Конечно, мог бы это сказать и я, но это произнес со сцены Ермолай Лопахин – куда мне до него. Он посмотрел шекспировского “Гамлета” – там, если помните, “не пей вина, Гертруда”, “быть или не быть”, и вся эта семейная возня у трона кончилась совсем печально. А я смотрел историю, где очень неглупый чеховский герой, этот самый авторитетный предприниматель Лопахин, скупил вишневый сад своих бывших хозяев, семьи Раневских, на сцене “Мастерской Петра Фоменко” – и финал здесь, как известно, тоже мелодраматический.

Но помещица Любовь Раневская, еще не зная, что Лопахина развеселил трагический Шекспир, в ответ заметила, конечно, справедливо: “И наверное, ничего нет смешного. Вам не пьесы смотреть, а смотреть бы почаще на самих себя. Как вы все серо живете, как много говорите ненужного”.

В чем дело? Все-таки смеяться или нет? А дело в том, что тень смешного “Гамлета”, как ключ, приоткрывает потайную дверцу к чеховской комедии “Вишневый сад”.

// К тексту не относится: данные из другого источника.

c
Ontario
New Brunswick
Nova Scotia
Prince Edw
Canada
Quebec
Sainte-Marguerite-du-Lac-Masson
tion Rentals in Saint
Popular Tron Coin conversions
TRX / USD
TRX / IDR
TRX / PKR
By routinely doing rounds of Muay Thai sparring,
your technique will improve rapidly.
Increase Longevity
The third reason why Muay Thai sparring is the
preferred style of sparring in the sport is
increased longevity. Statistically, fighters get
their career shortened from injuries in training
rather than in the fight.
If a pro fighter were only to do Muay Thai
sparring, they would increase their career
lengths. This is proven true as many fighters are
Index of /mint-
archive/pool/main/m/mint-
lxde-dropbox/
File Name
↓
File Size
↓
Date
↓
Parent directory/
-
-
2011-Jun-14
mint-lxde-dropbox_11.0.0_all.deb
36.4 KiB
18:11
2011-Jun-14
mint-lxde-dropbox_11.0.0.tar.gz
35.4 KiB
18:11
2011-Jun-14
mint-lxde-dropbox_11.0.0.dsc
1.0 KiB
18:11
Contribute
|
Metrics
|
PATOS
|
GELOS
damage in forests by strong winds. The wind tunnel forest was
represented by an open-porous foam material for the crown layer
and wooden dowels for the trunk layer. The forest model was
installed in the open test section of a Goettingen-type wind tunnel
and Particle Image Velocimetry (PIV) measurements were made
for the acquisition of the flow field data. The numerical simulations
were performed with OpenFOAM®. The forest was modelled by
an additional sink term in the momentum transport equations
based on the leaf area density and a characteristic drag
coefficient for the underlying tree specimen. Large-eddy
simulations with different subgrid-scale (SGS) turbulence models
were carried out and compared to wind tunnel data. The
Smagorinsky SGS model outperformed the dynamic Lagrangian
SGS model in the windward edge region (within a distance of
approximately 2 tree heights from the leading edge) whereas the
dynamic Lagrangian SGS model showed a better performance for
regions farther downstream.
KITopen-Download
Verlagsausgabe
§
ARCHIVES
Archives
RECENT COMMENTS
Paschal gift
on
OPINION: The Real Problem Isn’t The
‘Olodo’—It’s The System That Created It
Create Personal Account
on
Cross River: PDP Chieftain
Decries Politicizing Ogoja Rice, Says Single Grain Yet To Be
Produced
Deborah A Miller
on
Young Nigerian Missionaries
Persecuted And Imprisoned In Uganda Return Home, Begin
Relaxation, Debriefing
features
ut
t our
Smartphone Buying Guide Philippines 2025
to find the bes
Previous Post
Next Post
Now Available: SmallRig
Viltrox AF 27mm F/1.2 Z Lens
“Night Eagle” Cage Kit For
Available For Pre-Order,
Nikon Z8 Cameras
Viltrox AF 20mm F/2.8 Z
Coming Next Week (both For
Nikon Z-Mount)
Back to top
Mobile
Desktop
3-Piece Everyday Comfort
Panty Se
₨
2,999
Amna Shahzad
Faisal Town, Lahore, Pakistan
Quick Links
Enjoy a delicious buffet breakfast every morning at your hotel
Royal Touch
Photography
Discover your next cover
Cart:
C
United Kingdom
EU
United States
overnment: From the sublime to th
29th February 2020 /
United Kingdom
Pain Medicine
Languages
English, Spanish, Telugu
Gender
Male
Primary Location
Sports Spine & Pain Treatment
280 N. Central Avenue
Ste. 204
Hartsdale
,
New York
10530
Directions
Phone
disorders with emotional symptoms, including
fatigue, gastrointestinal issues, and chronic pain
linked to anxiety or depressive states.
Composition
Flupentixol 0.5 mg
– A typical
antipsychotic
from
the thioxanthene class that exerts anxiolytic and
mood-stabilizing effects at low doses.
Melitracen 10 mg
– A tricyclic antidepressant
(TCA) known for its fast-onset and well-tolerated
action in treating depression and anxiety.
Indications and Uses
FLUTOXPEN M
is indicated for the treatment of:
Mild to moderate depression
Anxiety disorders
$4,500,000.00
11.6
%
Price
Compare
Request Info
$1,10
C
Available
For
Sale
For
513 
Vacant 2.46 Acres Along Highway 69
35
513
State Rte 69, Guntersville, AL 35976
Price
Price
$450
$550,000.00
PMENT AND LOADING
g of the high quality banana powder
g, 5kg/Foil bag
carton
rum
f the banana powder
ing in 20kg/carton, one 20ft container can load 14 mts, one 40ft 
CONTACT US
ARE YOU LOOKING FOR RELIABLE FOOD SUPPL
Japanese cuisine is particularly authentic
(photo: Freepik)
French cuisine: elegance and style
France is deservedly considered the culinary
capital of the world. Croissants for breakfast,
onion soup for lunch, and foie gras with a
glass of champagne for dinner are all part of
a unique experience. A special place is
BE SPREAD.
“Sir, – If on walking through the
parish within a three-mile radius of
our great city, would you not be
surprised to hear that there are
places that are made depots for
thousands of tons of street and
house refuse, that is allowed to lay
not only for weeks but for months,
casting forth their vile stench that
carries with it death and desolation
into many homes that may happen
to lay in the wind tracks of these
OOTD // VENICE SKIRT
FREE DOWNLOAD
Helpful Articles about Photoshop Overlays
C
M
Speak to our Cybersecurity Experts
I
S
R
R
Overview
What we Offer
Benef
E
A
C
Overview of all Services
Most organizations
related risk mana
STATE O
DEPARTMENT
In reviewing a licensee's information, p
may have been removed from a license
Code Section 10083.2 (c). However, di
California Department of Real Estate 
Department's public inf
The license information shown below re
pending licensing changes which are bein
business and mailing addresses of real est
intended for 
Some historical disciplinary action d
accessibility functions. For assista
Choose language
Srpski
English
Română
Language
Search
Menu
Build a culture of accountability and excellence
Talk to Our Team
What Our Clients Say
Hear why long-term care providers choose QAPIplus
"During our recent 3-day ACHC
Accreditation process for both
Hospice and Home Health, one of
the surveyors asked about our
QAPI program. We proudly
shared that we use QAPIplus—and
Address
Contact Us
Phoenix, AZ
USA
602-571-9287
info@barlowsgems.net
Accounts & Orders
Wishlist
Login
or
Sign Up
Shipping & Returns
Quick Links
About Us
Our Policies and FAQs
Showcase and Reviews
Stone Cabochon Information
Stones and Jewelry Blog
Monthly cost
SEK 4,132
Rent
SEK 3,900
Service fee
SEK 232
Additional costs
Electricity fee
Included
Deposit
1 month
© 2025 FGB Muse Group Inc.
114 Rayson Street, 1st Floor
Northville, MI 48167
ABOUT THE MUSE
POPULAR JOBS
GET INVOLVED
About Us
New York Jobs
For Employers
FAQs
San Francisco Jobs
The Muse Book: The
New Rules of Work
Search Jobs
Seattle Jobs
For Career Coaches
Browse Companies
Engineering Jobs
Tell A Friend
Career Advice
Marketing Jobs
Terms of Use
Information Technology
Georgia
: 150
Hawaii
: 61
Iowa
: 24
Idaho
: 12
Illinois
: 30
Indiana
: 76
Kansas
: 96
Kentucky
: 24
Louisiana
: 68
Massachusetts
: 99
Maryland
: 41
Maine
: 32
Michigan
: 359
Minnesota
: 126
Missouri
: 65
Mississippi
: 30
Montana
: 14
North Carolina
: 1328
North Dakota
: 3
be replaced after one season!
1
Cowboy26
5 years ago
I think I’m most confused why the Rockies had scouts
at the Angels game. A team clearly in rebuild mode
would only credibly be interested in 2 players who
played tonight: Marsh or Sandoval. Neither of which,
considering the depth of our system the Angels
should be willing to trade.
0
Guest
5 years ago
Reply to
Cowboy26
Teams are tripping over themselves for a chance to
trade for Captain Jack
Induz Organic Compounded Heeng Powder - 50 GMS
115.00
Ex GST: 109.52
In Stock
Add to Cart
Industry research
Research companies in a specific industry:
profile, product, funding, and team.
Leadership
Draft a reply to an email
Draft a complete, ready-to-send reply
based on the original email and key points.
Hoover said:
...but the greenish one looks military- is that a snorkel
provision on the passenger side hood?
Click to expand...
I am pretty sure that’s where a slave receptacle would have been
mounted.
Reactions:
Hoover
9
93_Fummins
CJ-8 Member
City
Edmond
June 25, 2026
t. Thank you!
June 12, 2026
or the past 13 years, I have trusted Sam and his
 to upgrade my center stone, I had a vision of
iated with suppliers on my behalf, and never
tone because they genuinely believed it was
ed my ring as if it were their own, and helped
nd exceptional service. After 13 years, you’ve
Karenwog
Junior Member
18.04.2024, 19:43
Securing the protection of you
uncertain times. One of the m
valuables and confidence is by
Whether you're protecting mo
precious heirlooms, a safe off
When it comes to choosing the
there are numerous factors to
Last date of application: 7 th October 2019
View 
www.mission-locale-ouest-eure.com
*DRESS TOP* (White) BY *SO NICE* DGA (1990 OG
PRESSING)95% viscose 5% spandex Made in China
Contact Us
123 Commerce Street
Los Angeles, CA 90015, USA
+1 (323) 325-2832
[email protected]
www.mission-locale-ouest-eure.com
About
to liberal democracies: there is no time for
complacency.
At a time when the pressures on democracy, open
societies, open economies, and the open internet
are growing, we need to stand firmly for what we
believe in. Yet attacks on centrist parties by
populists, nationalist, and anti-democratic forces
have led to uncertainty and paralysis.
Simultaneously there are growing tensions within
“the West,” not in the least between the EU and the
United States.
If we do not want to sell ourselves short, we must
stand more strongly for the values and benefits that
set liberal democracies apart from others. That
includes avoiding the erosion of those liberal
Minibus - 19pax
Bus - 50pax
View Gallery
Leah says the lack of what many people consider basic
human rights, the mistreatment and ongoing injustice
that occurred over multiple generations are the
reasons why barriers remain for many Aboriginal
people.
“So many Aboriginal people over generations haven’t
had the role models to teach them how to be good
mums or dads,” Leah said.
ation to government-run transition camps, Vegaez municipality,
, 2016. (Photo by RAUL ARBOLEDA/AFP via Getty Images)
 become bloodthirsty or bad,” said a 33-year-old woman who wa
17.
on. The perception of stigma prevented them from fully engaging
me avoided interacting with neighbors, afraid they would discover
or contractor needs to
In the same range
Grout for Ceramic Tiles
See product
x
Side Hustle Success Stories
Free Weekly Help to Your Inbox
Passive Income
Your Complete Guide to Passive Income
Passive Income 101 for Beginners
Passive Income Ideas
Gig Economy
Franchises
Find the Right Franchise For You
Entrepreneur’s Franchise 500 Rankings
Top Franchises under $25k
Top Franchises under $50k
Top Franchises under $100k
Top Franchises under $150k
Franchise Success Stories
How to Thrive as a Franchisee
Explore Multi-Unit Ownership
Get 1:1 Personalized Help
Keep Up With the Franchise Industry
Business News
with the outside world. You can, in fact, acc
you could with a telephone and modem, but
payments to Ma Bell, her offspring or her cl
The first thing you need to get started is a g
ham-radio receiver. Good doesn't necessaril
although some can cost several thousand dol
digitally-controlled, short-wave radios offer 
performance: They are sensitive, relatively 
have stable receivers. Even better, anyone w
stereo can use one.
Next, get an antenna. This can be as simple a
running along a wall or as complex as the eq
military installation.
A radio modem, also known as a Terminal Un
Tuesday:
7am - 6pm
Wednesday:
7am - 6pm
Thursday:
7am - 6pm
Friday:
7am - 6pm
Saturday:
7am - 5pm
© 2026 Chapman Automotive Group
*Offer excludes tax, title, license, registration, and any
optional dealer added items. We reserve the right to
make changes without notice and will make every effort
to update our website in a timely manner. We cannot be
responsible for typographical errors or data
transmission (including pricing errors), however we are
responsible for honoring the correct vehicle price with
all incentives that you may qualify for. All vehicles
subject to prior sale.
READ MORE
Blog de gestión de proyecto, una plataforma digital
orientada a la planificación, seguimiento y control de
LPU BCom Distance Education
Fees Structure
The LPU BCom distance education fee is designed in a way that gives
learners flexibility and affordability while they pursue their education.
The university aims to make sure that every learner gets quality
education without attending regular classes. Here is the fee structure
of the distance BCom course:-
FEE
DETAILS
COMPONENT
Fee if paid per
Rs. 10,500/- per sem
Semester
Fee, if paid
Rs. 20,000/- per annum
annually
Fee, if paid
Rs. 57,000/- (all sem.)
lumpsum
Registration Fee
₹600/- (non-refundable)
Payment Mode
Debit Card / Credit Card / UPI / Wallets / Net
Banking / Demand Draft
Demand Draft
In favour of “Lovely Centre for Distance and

Но надо начинать с того, что подхожу к театру – на афише вижу маркировку “18+”. Пьесе 120 лет, со сцен не сходит, с незапамятных времен ее изучают старшеклассники – а на спектакль нельзя? Перепроверил, и на сайте “Мастерской” спектакль представлен с той же черной меткой школьникам. Конечно, это может озадачит зрителя: что его ждет?

Быть может, режиссер не отказал себе ни в чем, представив экстрасовременный взгляд на Чехова, навязшего в зубах? Возможно, в сценах жесткого насилия над садом кровь течет рекой? Или вдруг Раневская – мужчина? А в “дорогом и многоуважаемом шкафу” устраивают оргию и сквернословят? О!

В таком вот предвкушении и зритель прибавляет шаг.

И все-таки разочарую сразу: в этом спектакле ничего такого нет, Чехову ничего не приписали, не дорисовали. А тексту, до ремарок автора, строжайше следует в спектакле режиссер Иван Поповски, один из самых ярких и верных фоменковских учеников. Поповски любит вникнуть в текст и обнаружить неразгаданные шифры.

Но это может означать, что тайна маркировки, берегущей юношей от лишних впечатлений, скрыта в самом тексте Чехова. Неспроста же Антон Павлович был зол на Станиславского и Немировича: они “ни разу не прочли внимательно моей пьесы”, они “в моей пьесе видят положительно не то, что я написал”, они услышали в ней социальный звон, увидели в ней мелодраму – прощай, старая жизнь, здравствуй, новая – не захотели видеть в ней “комедию, местами даже фарс”. И дело не в отдельных смешных репликах – сами по себе они еще не делают комедии – здесь что-то глубже. Что?

* * *

Надо признать: за все прошедшие 120 лет “Вишневый сад” выкручивали, перекручивали, усложняли или упрощали, истолковывали столько раз и так старательно, что, кажется, сам текст устал от множества прикосновений. Потерянную эластичность пьесы замечала и историк театра, тонкий ценитель чеховского творчества Инна Соловьева – неспроста в программке спектакля “Мастерской Фоменко” обозначен ей отдельный поклон. Что сделал режиссер Поповски с командой артистов – они пытаются вернуть пьесе “Вишневый сад” утраченную эластичность.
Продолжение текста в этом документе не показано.